### [PROMPT]
Look below for the line containing "declared eliminated in the U.S.". Write out that line and the rest through the last one, exactly as they appear, but without pictures.

******************************

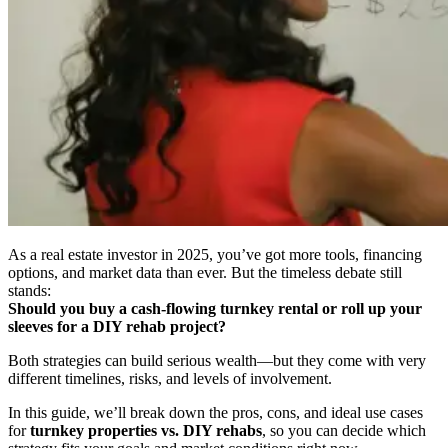
As a real estate investor in 2025, you’ve got more tools, financing
options, and market data than ever. But the timeless debate still
stands:
Should you buy a cash-flowing turnkey rental or roll up your
sleeves for a DIY rehab project?
Both strategies can build serious wealth—but they come with very
different timelines, risks, and levels of involvement.
In this guide, we’ll break down the pros, cons, and ideal use cases
for
turnkey properties vs. DIY rehabs
, so you can decide which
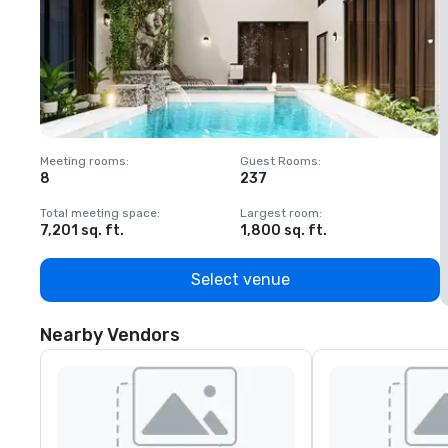
Meeting rooms
:
Guest Rooms
:
M
8
237
1
Total meeting space
:
Largest room
:
T
7,201 sq. ft.
1,800 sq. ft.
1
Select venue
Nearby Vendors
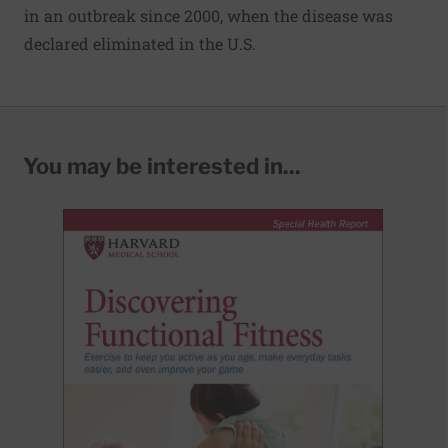
in an outbreak since 2000, when the disease was
declared eliminated in the U.S.
You may be interested in...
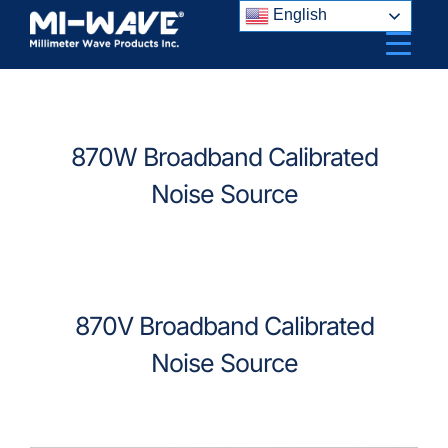
Skip
English
to
content
870W Broadband Calibrated
Noise Source
870V Broadband Calibrated
Noise Source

******************************

### [RESULT OF THIS EXERCISE]
declared eliminated in the U.S.
You may be interested in...
Skip
English
to
content
870W Broadband Calibrated
Noise Source
870V Broadband Calibrated
Noise Source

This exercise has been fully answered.